Kansas as described by L. Frank Baum is a depressing place, in which everything is gray as far as the eye can see—the prairie is gray and so is the house in which Dorothy lives. As for Auntie Em, “The sun and wind . . . had taken the sparkle from her eyes and left them a sober gray; they had taken the red from her cheeks and lips, and they were gray also. She was thin and gaunt, and never smiled now.” Whereas: “Uncle Henry never laughed. He was gray also, from his long beard to his rough boots.” And the sky? “It was even grayer than usual.” Toto, though, was spared grayness. He “saved Dorothy from growing as gray as her surroundings.” He was not exactly colorful, though his eyes twinkled and his hair was silky. Toto was black.
It is out of this grayness—the gathering, cumulative grayness of that bleak world—that calamity comes. The tornado is the grayness gathered together and whirled about and unleashed, so to speak, against itself. And to all this the film is astonishingly faithful, shooting the Kansas scenes in what we call black-and-white but what is in reality a multiplicity of shades of gray, and darkening its images until the whirlwind sucks them up and rips them into pieces.

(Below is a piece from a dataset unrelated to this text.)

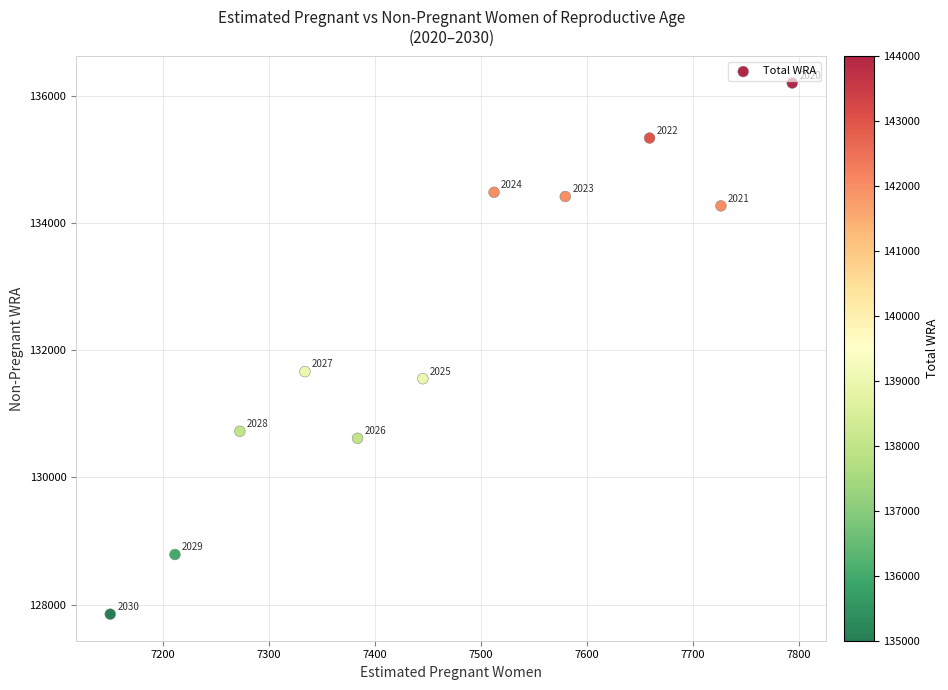

What is the average X value?

7460.9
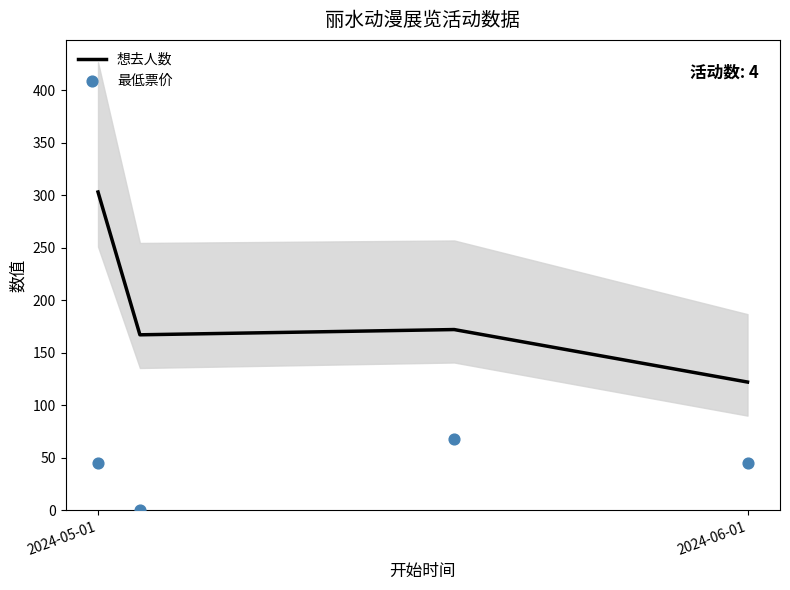

Which category has the lowest value in the 想去人数 series?

2024-06-01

There is, however, another way of understanding the tornado. Dorothy has a surname: Gale. And in many ways Dorothy is the gale blowing through this little corner of nowhere. She demands justice for her little dog while the adults give in meekly to the powerful Miss Gulch. She is prepared to interrupt the gray inevitability of her life by running away but is so tenderhearted that she runs back again when Professor Marvel tells her that Auntie Em is distraught that she has fled. Dorothy is the life-force of this Kansas, just as Miss Gulch is the force of death; and perhaps it is Dorothy’s turmoil, the cyclone of feeling unleashed by the conflict between Dorothy and Miss Gulch, that is made actual in the great dark snake of cloud that wriggles across the prairie, eating the world.